Afin de combler véritablement le fossé entre les positions officielles et celles des militants, les droits des femmes doivent être au coeur de tous les travaux de développement. Ce n’est pas le cas de nos jours, du moins pas lorsqu’il s’agit de faire face aux répercussions des changements climatiques. En fait, le pourcentage de l’aide publique au développement qui est affecté aux changements climatiques et dont l’objectif principal est l’égalité des sexes demeure malheureusement faible (il s’élevait uniquement à 3 % en 2014)[2]. Si les efforts en matière d’égalité entre les sexes se concentrent uniquement sur l’ODD 5 (égalité entre les sexes) et qu’ils ne constituent pas une priorité lorsqu’on aborde les autres ODD, tels que l’ODD 10 (réduction des inégalités) ou l’ODD 13 (lutte contre les changements climatiques), les ODD serviront principalement à encourager le statu quo.

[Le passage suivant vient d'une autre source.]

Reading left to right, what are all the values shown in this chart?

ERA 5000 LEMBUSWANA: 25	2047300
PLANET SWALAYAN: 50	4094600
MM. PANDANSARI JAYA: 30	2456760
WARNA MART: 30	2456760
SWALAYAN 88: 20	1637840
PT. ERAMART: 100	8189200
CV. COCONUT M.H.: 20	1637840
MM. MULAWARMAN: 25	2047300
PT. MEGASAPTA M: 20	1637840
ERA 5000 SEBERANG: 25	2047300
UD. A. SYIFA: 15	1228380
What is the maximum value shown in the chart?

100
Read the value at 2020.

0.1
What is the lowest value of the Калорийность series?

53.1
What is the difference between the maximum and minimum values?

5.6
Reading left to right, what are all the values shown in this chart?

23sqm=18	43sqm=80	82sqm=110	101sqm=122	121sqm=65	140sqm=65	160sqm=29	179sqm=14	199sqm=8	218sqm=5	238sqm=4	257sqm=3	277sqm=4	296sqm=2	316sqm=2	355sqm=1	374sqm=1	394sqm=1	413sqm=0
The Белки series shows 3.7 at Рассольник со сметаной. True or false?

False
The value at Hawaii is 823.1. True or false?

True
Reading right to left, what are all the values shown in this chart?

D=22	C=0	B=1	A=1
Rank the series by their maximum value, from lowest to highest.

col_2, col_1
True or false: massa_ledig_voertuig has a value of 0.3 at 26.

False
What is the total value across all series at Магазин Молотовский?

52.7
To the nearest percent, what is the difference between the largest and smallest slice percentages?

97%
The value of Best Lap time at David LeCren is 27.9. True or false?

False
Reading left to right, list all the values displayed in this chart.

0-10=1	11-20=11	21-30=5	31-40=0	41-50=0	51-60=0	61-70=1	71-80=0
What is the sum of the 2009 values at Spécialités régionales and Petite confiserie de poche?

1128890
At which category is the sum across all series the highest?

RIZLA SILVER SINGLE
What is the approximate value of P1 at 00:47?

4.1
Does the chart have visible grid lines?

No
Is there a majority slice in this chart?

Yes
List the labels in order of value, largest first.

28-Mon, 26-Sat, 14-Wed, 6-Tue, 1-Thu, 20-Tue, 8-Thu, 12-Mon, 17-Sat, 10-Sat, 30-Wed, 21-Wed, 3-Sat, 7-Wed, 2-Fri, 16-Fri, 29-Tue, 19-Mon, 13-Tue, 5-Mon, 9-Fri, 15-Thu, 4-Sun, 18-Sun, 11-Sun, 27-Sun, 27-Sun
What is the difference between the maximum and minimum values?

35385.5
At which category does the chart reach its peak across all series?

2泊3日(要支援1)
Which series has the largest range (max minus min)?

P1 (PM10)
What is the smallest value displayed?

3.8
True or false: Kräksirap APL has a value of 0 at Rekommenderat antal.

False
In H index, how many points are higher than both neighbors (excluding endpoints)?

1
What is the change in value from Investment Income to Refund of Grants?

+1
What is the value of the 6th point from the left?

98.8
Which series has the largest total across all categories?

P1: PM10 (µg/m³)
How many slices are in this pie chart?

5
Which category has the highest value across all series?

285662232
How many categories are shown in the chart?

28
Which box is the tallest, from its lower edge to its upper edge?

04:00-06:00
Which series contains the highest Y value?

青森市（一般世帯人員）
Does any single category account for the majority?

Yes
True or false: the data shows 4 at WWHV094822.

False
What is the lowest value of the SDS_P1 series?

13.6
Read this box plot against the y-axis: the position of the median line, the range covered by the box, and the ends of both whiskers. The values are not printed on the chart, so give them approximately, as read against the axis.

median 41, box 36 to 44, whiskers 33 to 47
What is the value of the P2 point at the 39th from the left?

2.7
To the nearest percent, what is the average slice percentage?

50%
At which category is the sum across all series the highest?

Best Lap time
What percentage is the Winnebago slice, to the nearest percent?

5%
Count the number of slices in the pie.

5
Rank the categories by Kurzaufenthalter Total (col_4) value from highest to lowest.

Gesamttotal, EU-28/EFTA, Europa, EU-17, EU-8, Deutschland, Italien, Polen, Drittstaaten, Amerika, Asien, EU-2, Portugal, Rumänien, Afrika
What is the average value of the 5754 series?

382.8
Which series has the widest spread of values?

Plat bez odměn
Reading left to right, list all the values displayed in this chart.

En définitive, ce qui importe dans la réalisation de profonds changements, c’est que les personnes et les institutions modifient leur façon de travailler et de voir le monde. Comme l’a mentionné un conférencier lors de la CSW62 : « Nous devons réfléchir à une stratégie nationale du point de vue de l’égalité des sexes, plutôt que d’inclure cette dernière en tant qu’élément supplémentaire de la stratégie ». Ce qui est réellement important, c’est de changer les mentalités et d’abandonner les positions de pouvoir et d’avantage qui sont adoptées depuis longtemps.
Alors, quelle est ma façon de penser ?
Les résultats de recherche de l’ASSAR qui portent sur l’égalité des sexes et la CSW62 m’ont convaincu que les programmes de droits des femmes ne devraient pas porter uniquement sur les objectifs instrumentalistes; ils doivent viser à procéder à des transformations. Le fait d’ignorer ou d’éviter certaines questions, telles que les normes sociales, le pouvoir, l’identité, les valeurs et les aspirations, fera en sorte que les personnes qui ont le plus besoin de voir des progrès en matière d’égalité des sexes percevront les changements comme étant étrangers et lointains.
Comment le soulignent correctement Djoudi et coll.[3], la compréhension de la problématique sous cet angle de l’intersectionnalité est nettement peu abordée dans le domaine de la recherche sur les changements climatiques. Voilà précisément pourquoi je suis content de participer à une initiative comme l’Initiative de recherche concertée sur l’adaptation en Afrique et en Asie (IRCAAA), qui favorise une approche multidisciplinaire et accorde particulièrement de l’importance à l’incidence de la recherche, ce qui entraîne une plus grande contribution des universités à la réalisation de progrès réels en matière des droits des femmes.
[1] Esquivel, V. et C. Sweetman (2016). Gender and the Sustainable Development Goals, Gender and Development, vol. 24, no 1, p. 1-8
[2] Réseau du CAD de l’OCDE sur l’égalité homme-femme (2015), Making climate finance work for women: Overview of bilateral ODA to gender and climate change. Cité par la FAO dans Tackling Climate Change Through the Empowerment of Rural Women.
[3] Beyond dichotomies: Gender and intersecting inequalities in climate change studies
Houria Djoudi, Bruno Locatelli, Chloe Vaast, Kiran Asher, Maria Brockhaus et Bimbika Basnett Sijapati
Ambio, Déc. 2016, vol. 45(Suppl. 3), p. 248–262.